La domanda di autoveicoli in UE-EFTA-UK, in crescita dal 2014, chiude il 2020 a 14 milioni di unità (-23,6% sul 2019), mentre in Italia il calo è leggermente più alto (-26,6%). Il recupero atteso per il 2021 non sì è verificato, anzi è stato ulteriormente rallentato da nuove sfide che si sono abbattute sul comparto: dall’aumento dei costi di materie prime, quali acciaio e polipropilene, alla mancanza di semiconduttori. La conferma arriva dai rispondenti all’indagine che, nel 66,4% dei casi si sono dimostrati sensibili o molto sensibili al fenomeno dell’aumento dei prezzi delle materie prime, mentre il 44% ha affermato di essere molto influenzato dalla scarsità di componenti e materie prime. Dall'indagine è anche emerso che già nella scorsa primavera, quasi 7 imprese su 10 evidenziavano problemi di approvvigionamento, anche se allora per circa l'80% di queste, si trattava di problemi solo estemporanei.

COMPITI ED ESERCIZI ▸
1. Quali percentuali compaiono nel testo sulla domanda di autoveicoli? Elencale tutte.
2. Nel testo sulla domanda di autoveicoli, perché il recupero atteso per il 2021 è stato ulteriormente rallentato? Rispondi in una o due frasi.
3. Prosegui il testo sulla domanda di autoveicoli a partire dall'ultima frase riportata.

DATI REGISTRATI ▸

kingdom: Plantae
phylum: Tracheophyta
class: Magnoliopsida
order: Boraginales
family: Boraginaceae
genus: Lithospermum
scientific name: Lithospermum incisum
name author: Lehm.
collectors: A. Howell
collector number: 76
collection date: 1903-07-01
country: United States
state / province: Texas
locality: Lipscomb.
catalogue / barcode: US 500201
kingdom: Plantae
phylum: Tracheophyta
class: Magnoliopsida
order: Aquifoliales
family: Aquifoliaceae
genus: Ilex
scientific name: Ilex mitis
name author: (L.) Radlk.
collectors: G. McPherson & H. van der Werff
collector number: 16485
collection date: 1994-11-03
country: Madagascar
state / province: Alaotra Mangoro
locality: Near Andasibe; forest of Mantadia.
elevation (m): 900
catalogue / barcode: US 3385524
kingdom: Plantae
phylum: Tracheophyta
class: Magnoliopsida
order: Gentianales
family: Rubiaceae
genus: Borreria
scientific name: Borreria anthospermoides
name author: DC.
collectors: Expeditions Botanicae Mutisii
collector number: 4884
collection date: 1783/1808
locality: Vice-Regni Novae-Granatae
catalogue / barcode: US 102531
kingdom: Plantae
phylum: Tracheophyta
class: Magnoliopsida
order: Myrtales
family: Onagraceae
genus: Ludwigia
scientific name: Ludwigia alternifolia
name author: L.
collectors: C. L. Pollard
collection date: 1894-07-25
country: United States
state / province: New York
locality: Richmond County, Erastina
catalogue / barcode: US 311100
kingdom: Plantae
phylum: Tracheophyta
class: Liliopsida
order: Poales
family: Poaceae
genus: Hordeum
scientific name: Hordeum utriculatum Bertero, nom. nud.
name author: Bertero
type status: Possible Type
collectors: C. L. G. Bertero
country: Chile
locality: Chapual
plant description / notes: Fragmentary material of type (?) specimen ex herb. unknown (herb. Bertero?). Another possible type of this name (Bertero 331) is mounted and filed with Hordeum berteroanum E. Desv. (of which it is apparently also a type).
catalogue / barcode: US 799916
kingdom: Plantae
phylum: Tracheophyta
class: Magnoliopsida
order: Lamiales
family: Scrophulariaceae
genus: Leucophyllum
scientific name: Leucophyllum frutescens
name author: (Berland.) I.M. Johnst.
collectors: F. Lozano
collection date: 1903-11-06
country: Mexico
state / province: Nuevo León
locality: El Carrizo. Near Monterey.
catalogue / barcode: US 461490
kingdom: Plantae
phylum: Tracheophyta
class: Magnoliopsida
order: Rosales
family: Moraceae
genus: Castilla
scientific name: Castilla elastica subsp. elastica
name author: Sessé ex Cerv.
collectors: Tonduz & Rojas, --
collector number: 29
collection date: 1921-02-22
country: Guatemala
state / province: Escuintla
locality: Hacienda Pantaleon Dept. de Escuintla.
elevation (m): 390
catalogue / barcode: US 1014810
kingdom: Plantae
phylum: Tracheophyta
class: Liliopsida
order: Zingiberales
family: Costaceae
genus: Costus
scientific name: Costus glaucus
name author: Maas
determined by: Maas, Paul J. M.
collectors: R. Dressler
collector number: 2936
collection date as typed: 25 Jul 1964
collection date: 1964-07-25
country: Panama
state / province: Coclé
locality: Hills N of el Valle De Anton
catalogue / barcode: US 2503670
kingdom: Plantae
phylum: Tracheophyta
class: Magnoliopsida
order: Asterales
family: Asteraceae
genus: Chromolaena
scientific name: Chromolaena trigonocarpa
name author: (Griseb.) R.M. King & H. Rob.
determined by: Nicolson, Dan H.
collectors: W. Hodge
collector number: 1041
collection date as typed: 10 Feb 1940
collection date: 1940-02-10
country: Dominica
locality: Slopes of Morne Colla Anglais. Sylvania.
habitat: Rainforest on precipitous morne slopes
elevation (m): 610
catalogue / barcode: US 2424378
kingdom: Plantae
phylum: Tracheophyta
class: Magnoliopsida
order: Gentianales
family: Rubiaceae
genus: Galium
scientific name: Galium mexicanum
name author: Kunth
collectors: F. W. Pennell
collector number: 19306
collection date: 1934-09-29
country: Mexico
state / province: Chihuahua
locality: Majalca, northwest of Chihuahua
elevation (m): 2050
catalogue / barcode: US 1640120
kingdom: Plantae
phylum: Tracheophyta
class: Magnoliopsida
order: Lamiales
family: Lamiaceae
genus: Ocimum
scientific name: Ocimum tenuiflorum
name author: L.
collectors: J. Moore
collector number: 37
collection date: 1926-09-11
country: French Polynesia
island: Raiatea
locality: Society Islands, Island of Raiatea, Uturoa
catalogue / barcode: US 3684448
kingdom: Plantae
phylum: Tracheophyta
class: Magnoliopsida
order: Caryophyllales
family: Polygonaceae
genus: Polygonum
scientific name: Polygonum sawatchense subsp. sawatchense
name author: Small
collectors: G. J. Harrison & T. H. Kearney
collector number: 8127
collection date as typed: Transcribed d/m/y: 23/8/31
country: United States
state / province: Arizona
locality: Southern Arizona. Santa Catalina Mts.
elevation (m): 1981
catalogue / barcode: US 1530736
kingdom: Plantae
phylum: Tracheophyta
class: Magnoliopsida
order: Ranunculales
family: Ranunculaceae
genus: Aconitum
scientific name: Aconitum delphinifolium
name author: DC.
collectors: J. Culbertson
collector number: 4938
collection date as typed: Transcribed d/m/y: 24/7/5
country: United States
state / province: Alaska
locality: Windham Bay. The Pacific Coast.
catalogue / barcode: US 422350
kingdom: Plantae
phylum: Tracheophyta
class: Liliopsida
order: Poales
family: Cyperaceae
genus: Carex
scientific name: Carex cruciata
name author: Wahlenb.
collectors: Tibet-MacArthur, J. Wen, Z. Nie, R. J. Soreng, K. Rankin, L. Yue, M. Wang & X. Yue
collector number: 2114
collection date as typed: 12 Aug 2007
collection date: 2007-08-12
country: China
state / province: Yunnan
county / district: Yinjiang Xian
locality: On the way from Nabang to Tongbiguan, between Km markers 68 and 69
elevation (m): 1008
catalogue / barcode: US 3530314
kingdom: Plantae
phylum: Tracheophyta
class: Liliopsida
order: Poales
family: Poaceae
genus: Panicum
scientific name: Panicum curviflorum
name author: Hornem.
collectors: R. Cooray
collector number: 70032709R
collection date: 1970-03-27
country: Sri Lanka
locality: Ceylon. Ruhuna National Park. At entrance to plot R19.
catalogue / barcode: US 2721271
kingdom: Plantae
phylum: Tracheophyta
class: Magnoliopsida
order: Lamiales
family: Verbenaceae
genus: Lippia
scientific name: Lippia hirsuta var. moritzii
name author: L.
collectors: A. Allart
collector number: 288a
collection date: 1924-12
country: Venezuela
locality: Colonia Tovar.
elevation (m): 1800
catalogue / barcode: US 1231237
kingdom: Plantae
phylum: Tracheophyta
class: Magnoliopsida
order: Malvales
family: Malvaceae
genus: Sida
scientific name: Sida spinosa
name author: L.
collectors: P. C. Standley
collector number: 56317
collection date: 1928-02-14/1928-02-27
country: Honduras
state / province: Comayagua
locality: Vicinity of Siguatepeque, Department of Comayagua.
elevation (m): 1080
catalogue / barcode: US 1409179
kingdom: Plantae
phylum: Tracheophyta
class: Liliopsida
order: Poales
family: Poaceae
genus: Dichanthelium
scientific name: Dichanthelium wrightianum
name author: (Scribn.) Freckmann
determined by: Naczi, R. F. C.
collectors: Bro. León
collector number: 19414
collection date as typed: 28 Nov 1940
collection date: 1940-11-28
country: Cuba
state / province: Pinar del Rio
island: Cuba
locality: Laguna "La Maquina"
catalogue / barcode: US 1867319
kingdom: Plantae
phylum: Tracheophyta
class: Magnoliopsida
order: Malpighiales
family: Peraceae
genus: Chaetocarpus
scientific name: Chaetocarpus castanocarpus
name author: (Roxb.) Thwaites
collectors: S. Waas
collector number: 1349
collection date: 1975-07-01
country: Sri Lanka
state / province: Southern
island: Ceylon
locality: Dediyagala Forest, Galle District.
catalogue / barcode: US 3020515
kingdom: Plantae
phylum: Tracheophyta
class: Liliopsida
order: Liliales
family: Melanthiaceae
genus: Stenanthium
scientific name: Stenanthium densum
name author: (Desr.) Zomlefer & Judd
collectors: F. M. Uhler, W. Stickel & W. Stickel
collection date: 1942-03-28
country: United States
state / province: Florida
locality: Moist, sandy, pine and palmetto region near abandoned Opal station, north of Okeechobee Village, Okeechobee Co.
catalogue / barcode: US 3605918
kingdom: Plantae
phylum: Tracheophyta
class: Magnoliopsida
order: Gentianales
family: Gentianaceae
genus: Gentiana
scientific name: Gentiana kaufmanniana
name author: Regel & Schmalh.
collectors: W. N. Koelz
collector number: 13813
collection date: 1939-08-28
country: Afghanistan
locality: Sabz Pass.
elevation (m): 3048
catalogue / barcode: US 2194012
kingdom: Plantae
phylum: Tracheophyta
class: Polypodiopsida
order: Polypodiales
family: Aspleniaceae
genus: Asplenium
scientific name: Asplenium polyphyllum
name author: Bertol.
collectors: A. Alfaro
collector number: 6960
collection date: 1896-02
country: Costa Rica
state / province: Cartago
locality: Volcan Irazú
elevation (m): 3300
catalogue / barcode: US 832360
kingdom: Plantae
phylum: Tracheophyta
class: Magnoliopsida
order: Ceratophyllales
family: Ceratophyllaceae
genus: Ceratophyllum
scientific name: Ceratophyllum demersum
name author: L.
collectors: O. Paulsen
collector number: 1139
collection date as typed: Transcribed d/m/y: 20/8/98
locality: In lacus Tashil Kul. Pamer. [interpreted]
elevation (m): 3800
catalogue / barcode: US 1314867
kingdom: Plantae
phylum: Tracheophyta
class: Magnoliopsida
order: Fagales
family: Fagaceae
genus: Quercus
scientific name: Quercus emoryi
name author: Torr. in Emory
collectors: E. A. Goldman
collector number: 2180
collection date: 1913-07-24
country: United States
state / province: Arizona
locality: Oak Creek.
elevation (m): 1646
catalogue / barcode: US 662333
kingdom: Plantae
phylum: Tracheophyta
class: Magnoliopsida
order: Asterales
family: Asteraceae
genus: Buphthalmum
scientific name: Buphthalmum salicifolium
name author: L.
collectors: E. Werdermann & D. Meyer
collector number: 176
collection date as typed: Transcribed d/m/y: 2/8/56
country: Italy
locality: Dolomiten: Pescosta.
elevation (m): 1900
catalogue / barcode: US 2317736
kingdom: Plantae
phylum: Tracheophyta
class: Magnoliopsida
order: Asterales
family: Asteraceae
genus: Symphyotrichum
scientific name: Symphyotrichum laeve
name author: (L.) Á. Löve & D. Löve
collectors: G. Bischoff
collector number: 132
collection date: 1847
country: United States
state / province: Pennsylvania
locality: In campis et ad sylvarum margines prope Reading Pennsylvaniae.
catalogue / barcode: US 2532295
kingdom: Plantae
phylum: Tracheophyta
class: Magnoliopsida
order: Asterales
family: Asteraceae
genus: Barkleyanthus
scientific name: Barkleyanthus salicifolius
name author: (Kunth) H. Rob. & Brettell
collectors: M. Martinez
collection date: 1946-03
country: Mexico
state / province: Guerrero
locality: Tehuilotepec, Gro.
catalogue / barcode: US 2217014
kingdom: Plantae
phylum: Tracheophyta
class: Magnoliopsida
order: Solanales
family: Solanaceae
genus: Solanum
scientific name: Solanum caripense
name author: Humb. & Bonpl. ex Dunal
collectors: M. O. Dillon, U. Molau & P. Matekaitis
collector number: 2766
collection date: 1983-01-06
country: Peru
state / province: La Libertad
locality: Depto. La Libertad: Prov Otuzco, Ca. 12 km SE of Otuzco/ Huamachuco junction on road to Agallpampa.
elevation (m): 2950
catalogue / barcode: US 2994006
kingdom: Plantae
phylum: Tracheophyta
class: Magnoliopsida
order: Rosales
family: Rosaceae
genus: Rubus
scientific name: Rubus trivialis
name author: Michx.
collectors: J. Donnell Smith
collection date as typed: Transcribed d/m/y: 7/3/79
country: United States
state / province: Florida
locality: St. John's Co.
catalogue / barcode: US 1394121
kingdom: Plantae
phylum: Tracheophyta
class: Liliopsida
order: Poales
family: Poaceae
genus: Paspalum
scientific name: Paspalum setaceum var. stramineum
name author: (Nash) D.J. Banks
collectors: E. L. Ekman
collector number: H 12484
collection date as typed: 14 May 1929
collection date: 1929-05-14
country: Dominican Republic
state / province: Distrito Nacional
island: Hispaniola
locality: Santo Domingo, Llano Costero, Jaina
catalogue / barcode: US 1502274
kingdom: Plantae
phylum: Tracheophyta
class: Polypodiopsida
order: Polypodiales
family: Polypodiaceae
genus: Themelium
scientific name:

SOLUZIONI IN ORDINE ▸
1. -23,6%; -26,6%; 66,4%; 44%; circa l'80%.

2. Il recupero è stato rallentato da nuove sfide abbattutesi sul comparto. Si tratta dell'aumento dei costi di materie prime come acciaio e polipropilene e della mancanza di semiconduttori.

3.
Nei primi 9 mesi del 2021 la domanda di autovetture registra crescite insufficienti per tornare ai livelli pre-pandemia: +6,6% in UE, +19,7% in EFTA e +5,9% in UK; negli USA le vendite di autoveicoli leggeri crescono del 13,2%, mentre in Cina e in Giappone rispettivamente dell’11%% e del 2%. Nel 2021 la domanda mondiale potrebbe attestarsi attorno agli 85 milioni di autoveicoli (+8%), ma la ripresa è fortemente ostacolata dal Great Vaccination Divide, che vede troppi paesi in via di sviluppo ancora molto indietro sul piano vaccinale e dallo shortage di microchip che potrebbe protrarsi ancora nel 2022. In Italia le vendite di autovetture sono previste in crescita dell’8,5% a 1,5 milioni di unità.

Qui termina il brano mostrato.